Télérama : Les écrivains américains issus de l’immigration ne coupent pas les racines…

LE FIL LIVRES - A l’occasion du festival America de Vincennes, du 26 au 28 septembre, rencontre outre-Atlantique avec une nouvelle vague d’auteurs immigrés confrontés au déclin du mythe américain.

Leur passeport est américain mais leur visage est d’ailleurs : de Corée, d’Ethiopie, de Russie, de Chine ou de Colombie, où leurs parents sont nés avant d’émigrer aux Etats-Unis. Et leur encre, elle vient d’où ? Nami Mun, Brian Leung, Dinaw Mengestu, Gary Shteyngart, James Cañón, Uzodinma Iweala écrivent en anglais, mais leurs histoires poussent sur des racines étrangères. Des racines parfois encombrantes dans la vie de ces jeunes auteurs, mais inévitables, comme on a pu le constater cet été en allant les voir à New York et Chicago : toute leur jeunesse, ils ont dû se colleter la fameuse « question des origines », faire le tri entre la culture de leurs parents et l’american way of life, et mesurer leur existence à l’aune du mythe américain. Leurs livres en témoignent : être américain sur le papier ne suffit pas, encore faut-il le « devenir ».

**Problème à résoudre**
Recopiez à l'identique, s'il vous plaît, le passage de l'article sur les écrivains américains issus de l'immigration qui va de « Télérama : Les écrivains » à « déclin du mythe américain. ». Les lignes n'ont aucune utilité pour ce travail.

**Lignes répertoriées**

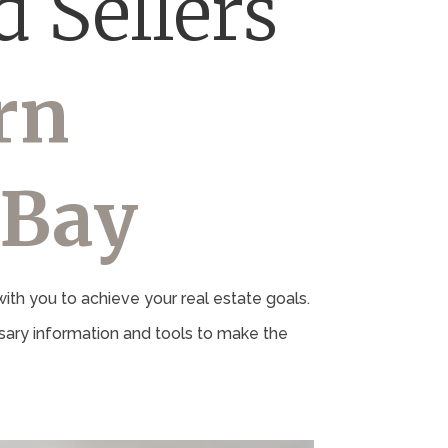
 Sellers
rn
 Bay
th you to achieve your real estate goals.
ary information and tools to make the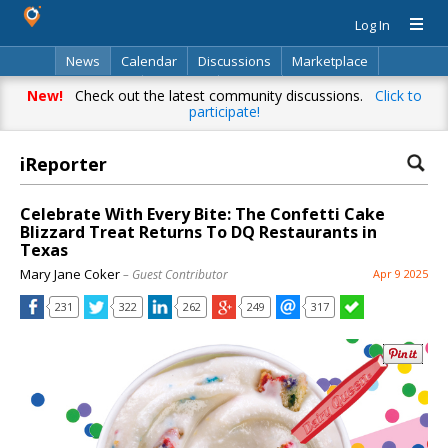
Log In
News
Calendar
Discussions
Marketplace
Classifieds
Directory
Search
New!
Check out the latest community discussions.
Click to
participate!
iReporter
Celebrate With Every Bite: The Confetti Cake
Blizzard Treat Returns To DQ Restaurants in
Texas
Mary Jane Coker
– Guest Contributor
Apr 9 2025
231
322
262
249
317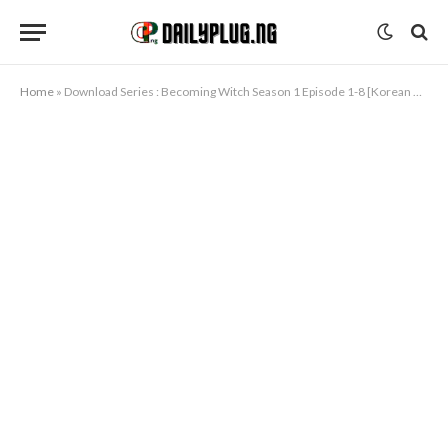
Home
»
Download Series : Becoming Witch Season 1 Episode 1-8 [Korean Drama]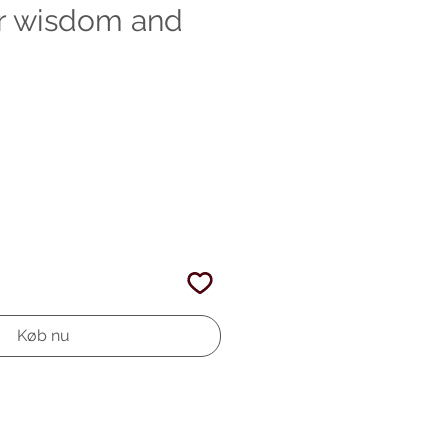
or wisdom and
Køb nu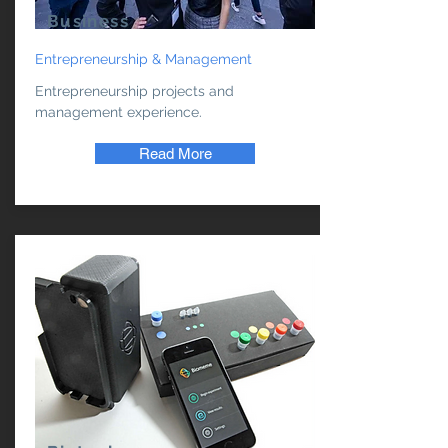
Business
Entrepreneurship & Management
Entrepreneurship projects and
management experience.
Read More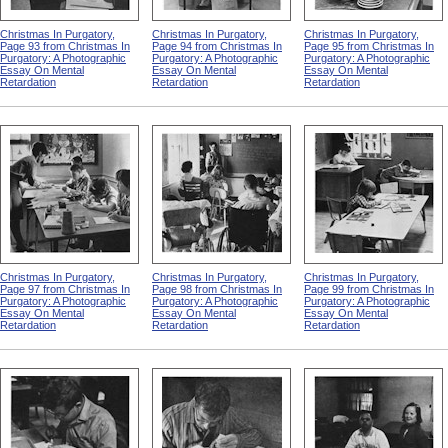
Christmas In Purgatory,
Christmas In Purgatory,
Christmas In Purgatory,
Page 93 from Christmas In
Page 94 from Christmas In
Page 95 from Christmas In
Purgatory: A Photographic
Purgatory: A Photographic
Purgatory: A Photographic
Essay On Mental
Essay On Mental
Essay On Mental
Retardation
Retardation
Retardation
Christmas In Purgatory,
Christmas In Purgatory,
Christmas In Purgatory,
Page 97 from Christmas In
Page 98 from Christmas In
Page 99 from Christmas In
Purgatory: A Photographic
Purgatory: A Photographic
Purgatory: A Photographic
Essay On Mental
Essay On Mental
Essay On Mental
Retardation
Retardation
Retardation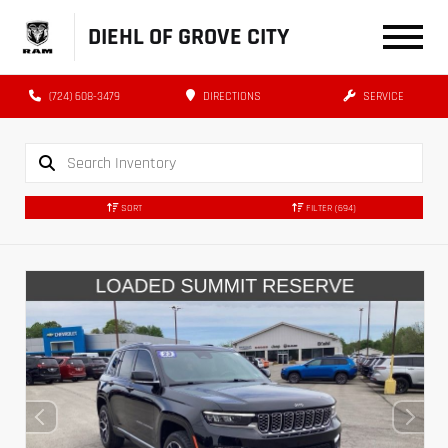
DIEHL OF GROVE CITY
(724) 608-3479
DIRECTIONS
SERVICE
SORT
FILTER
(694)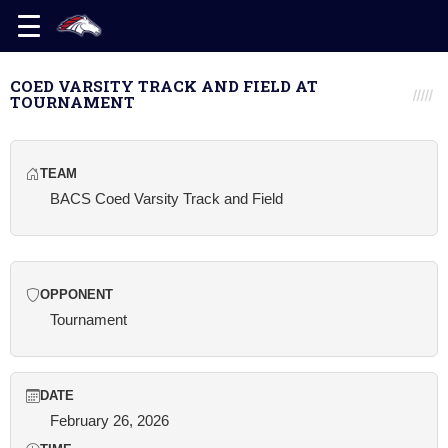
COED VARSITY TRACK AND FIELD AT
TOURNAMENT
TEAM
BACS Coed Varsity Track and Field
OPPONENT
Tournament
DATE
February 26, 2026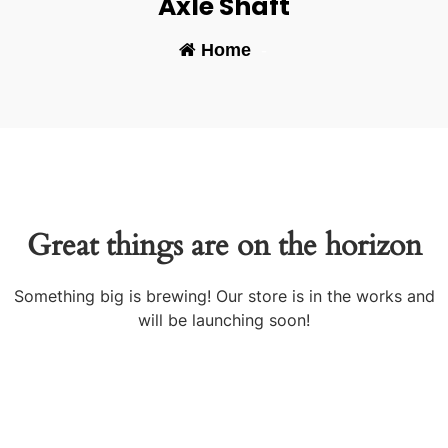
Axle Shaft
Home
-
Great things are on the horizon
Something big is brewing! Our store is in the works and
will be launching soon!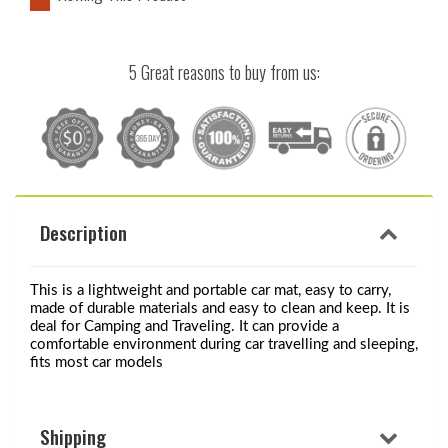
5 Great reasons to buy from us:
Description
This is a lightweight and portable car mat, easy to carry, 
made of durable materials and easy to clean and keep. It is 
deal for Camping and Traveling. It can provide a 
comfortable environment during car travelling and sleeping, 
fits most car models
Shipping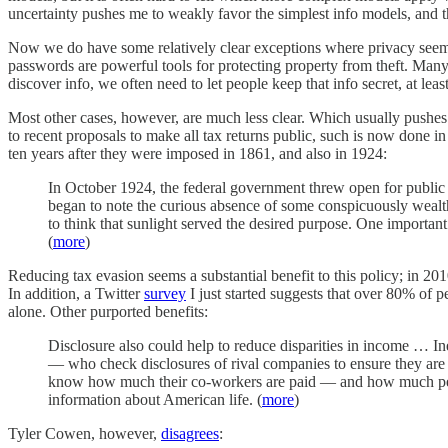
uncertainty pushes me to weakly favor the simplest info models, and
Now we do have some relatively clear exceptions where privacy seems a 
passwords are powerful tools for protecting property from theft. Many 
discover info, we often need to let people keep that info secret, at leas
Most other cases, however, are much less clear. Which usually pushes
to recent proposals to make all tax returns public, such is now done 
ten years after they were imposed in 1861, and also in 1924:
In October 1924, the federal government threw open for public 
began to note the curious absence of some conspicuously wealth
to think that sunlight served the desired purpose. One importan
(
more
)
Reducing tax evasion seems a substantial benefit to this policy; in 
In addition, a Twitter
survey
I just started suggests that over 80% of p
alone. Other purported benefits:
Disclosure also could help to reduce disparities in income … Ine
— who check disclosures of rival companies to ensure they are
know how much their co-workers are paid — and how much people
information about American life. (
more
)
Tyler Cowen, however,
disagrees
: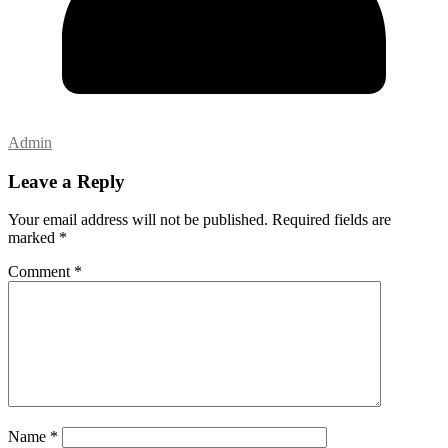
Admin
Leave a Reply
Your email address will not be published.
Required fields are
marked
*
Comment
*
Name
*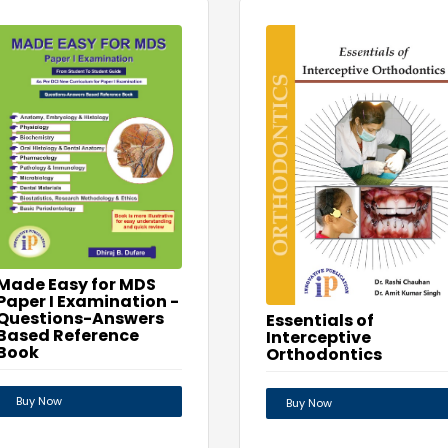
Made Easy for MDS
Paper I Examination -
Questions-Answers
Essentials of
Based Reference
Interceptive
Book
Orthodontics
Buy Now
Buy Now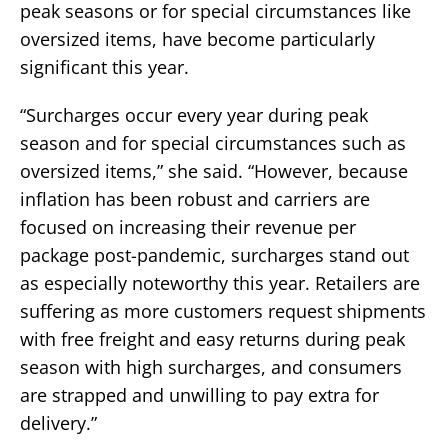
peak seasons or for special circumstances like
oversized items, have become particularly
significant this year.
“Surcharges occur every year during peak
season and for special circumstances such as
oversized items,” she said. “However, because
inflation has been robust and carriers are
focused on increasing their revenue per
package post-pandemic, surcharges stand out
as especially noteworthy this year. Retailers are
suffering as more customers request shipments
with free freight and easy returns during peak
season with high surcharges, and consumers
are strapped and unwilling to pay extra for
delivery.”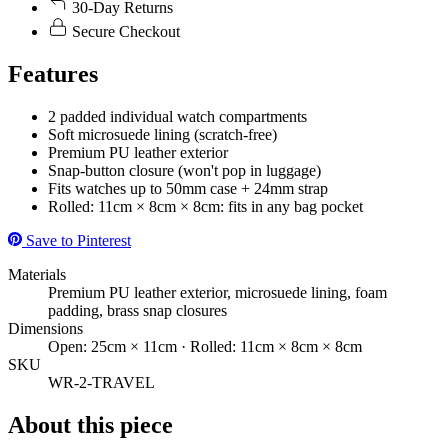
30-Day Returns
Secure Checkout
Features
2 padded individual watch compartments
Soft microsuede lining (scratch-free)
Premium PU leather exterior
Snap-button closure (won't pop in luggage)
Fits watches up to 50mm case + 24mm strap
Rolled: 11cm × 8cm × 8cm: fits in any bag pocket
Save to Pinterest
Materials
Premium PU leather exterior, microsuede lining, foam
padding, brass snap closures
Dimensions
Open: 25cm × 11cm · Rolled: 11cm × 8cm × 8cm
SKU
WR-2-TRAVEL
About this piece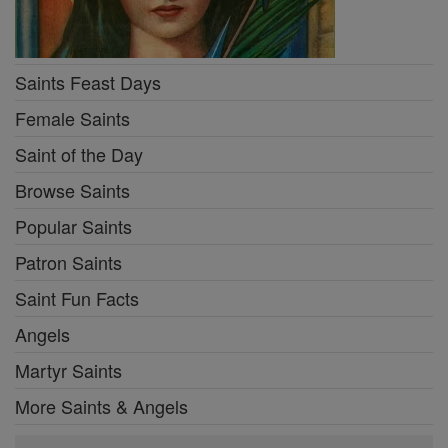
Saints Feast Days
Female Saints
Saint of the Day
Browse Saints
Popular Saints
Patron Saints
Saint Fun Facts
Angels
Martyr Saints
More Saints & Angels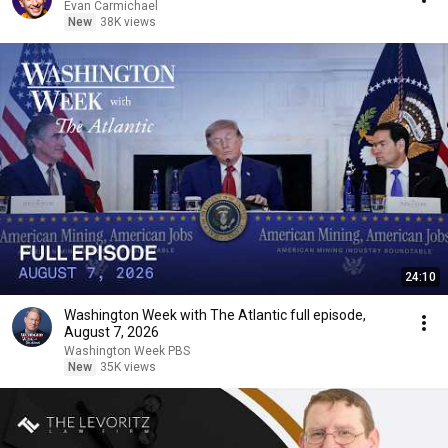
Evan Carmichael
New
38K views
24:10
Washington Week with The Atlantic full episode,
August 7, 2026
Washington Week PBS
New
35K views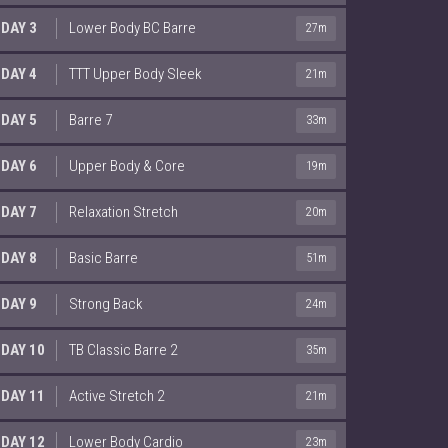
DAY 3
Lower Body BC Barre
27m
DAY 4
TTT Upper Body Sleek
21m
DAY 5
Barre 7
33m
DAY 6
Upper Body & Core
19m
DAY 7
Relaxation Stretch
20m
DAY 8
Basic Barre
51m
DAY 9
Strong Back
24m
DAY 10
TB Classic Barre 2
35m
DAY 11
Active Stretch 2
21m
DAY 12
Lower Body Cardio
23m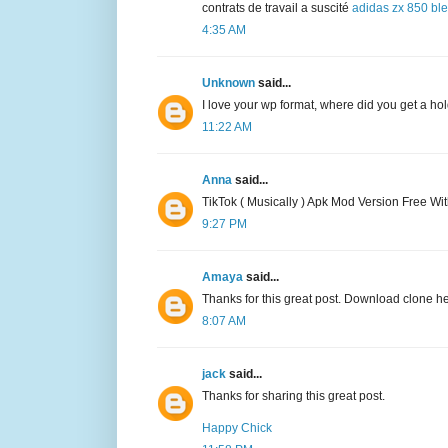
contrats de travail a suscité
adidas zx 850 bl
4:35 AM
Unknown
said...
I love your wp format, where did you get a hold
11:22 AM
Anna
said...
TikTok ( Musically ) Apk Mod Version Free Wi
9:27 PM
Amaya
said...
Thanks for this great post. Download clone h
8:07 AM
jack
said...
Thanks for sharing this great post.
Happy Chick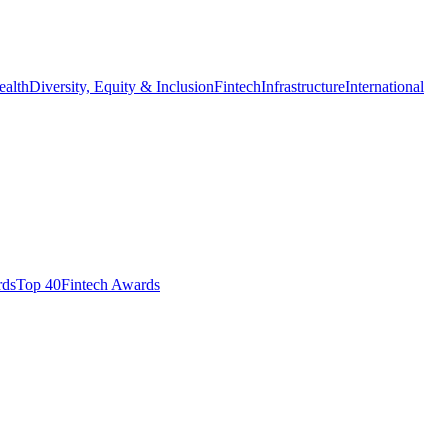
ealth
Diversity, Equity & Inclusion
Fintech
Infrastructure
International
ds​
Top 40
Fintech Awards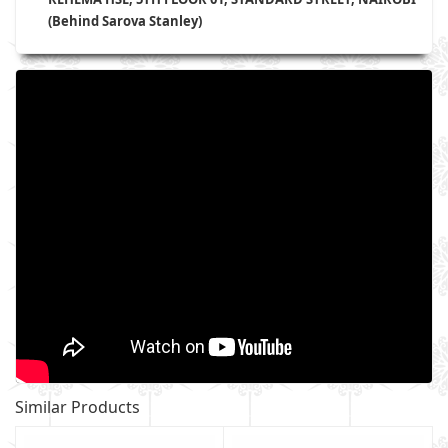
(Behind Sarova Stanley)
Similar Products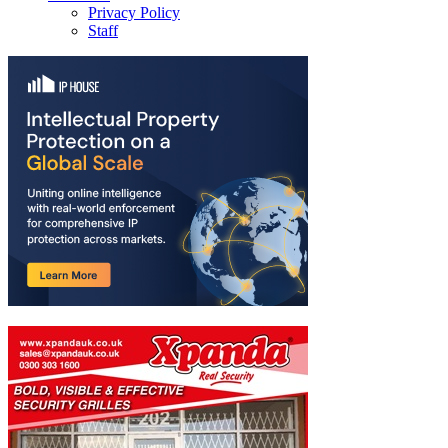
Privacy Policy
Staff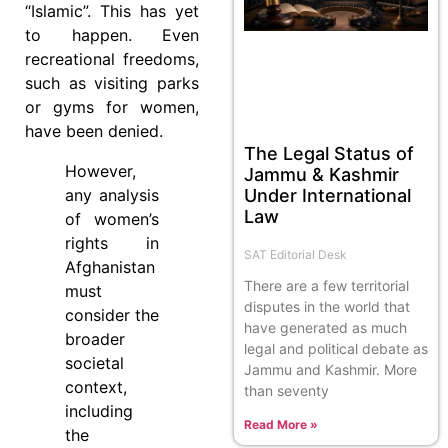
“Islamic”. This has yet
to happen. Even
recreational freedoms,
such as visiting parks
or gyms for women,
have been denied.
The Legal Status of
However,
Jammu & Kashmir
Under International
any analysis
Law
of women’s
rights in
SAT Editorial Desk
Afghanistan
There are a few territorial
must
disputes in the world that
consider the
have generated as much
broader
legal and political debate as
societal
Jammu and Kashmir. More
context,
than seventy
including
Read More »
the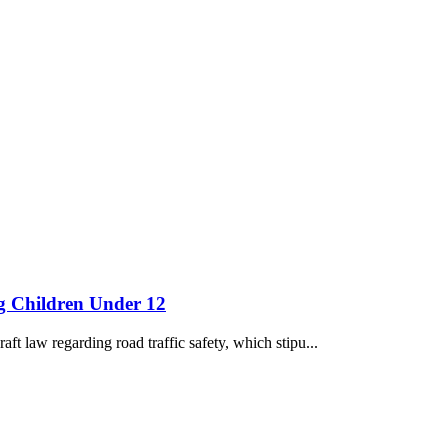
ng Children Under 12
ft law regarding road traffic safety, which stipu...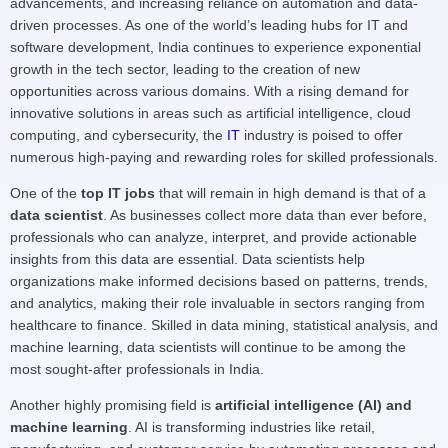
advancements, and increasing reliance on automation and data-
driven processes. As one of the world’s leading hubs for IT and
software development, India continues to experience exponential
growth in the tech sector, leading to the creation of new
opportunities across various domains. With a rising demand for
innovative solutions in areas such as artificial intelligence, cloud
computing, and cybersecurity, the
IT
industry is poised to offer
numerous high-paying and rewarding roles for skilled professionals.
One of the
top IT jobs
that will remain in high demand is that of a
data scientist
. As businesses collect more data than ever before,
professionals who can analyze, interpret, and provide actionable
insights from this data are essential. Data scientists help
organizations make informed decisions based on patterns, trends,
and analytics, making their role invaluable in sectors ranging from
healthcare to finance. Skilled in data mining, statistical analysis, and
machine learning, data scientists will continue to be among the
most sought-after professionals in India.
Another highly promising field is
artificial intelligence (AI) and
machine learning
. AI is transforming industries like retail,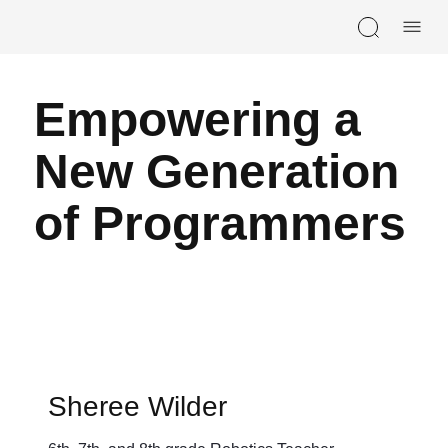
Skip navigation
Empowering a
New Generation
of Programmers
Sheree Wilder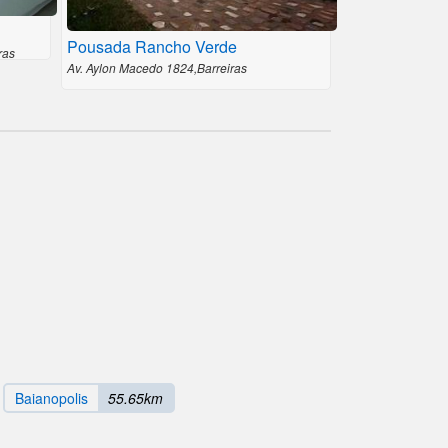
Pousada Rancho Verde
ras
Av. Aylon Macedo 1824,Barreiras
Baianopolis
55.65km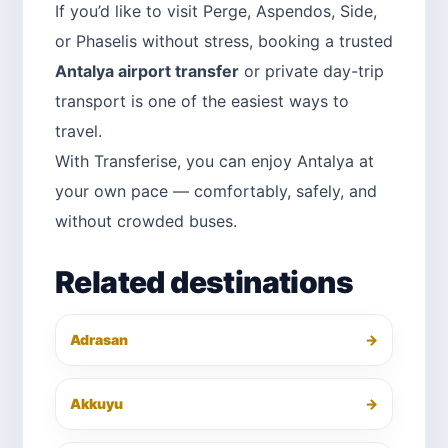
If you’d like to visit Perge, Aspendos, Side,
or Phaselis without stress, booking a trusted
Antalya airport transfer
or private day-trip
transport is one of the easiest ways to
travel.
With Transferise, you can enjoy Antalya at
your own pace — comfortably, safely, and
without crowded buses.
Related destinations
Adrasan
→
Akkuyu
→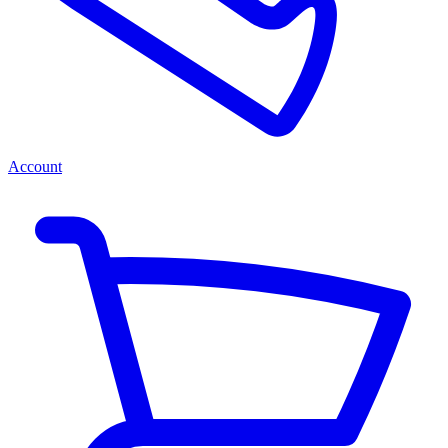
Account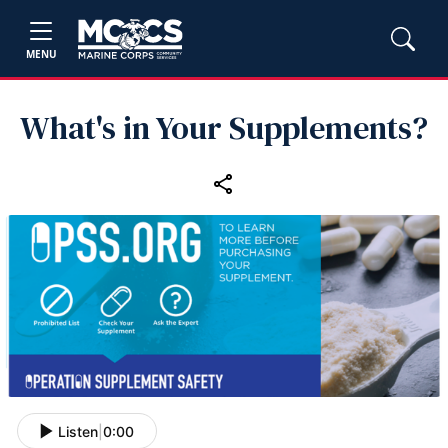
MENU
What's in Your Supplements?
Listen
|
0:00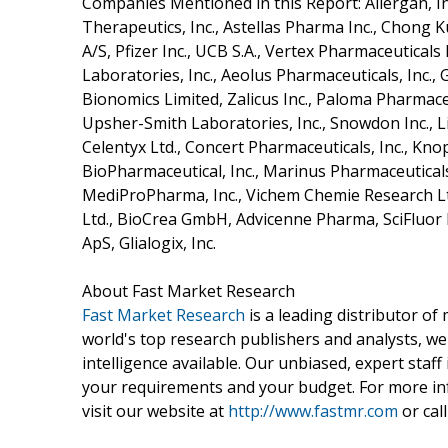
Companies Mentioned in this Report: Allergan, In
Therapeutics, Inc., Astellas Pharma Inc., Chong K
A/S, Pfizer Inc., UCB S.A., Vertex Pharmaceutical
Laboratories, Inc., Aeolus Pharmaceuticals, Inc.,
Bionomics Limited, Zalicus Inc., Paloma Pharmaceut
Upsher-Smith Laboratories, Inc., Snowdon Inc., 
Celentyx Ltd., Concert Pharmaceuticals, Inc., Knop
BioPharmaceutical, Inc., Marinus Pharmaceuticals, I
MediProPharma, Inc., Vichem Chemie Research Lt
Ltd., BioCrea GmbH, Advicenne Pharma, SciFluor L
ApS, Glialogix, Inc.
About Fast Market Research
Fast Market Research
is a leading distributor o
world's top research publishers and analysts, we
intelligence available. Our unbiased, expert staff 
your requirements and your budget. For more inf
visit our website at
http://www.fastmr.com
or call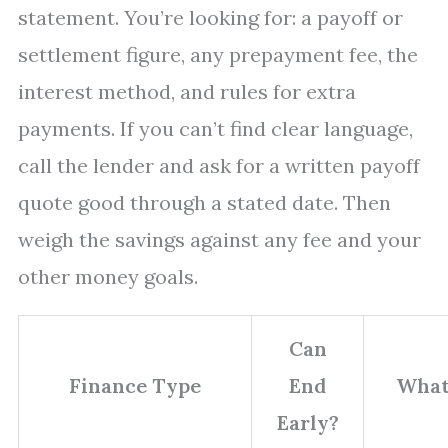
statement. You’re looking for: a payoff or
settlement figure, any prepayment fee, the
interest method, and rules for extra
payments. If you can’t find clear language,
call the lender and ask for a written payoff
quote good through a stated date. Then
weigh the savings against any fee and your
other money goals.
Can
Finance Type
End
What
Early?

**Réponse attendue**
Télérama : Les écrivains américains issus de l’immigration ne coupent pas les racines…

LE FIL LIVRES - A l’occasion du festival America de Vincennes, du 26 au 28 septembre, rencontre outre-Atlantique avec une nouvelle vague d’auteurs immigrés confrontés au déclin du mythe américain.